There are so many candidates for worst. Some of the shows were so awful, and the songs so instantly dismissable, I wouldn't waste my time even thinking about them. Re generally good shows, I would certainly ask everyone to remember some of the filler songs in Billy Elliott, especially those early in Act 1...I don't even remember their names; I just remember wondering why so much colorless filler so early in the show. I also think there are a couple of real clinkers in Wicked, particularly the one with Dr. Dillamond (I have blocked it out, so I don't remember the title).
Broadway Legend Joined: 6/5/09
I thought the song about the best friend and the protagonist's mother was even worse. So too those ghastly songs from Spring Awakening and Fun Home. And don't forget "No Place Like London" --- if only I could!
The hippie send-up from Henry Sweet Henry, "Weary Near To Dyin'", comes immediately to mind, the printed lyrics are (literally) something like "beep boop oh wup lu lu lu lu zee bee zee wup lu lu lu".
"The hippie send-up from Henry Sweet Henry, "Weary Near To Dyin'", comes immediately to mind, the printed lyrics are (literally) something like "beep boop oh wup lu lu lu lu zee bee zee wup lu lu lu"."
Is that any worse than the celebrated:
"Gliddy glup gloopy nibby nabby noopy la la la lo lo
Sabba sibby sabba nooby abba nabba le le lo lo
Tooby ooby walla nooby abba nabba"?
And Henry, Sweet Henry had its first performance five days before Hair.
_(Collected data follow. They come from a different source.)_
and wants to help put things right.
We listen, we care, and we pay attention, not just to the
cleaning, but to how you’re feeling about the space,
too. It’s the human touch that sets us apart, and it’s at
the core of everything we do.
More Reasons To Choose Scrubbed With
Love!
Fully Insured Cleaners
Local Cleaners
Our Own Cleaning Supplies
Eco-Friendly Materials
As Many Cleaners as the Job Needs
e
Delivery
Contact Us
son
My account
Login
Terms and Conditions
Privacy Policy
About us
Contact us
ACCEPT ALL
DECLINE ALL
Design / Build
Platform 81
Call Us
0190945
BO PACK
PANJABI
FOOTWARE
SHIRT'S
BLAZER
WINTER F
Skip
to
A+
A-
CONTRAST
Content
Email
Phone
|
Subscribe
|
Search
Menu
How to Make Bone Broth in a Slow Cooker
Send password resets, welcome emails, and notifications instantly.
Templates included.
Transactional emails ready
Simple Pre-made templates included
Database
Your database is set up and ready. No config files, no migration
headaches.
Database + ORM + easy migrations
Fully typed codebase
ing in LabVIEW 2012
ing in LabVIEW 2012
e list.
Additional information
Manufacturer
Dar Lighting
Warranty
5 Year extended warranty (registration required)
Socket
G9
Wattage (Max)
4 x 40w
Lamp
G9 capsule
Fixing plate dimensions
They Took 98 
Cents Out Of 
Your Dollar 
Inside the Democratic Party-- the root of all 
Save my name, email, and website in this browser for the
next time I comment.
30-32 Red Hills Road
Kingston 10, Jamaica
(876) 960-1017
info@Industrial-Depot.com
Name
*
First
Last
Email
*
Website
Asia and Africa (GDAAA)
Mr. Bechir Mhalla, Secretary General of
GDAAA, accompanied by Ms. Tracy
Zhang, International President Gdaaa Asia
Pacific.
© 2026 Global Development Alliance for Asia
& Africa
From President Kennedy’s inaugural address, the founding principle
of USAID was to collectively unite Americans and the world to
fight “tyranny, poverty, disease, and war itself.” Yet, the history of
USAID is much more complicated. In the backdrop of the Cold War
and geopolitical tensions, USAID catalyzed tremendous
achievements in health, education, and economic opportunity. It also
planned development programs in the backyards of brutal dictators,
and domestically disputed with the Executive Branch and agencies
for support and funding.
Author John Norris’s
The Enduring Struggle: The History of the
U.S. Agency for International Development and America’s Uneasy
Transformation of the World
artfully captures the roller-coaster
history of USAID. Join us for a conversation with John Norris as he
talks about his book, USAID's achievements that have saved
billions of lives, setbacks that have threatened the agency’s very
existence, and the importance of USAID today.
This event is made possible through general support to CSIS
Broadway Legend Joined: 3/21/05
The rap Hava Nagila may, arguably, be the worst number on Broadway. But I thought it was the best part of that awful show.
Swing Joined: 7/19/18
“
Like a lionesses
Only with less fur
Do not mess with her
She’s the apex predator
[Cady]
At the watering hole
See the girls who weren't nice
Have to scatter like mice
From a jungle cat”
Ah Mean Girls. I was asleep for that one though or I would have noticed how awful it was at the time. It takes a lot of boredom to fall asleep in a show that is amplified at over 100 decibels continuously for a couple of hours. I think there were songs worse from a musical point of view but those lyrics were dire.
newintown said: "Is that any worse than the celebrated:
"Gliddy glup gloopy nibby nabby noopy la la la lo lo
Sabba sibby sabba nooby abba nabba le le lo lo
Tooby ooby walla nooby abba nabba"?
AndHenry, Sweet Henryhad its first performancefive days beforeHair."
I'd say it's worse, because Good Morning Starshine is a much better song, and, as cheesy as it is, Hair was earnest in its use of hippie phraseology and ideology, while HSH's was a limp (at best) satire, though I'm sure the Bennett choreography was superb.
That stanza is the characters singing about singing, hence the lack of actual lyrics.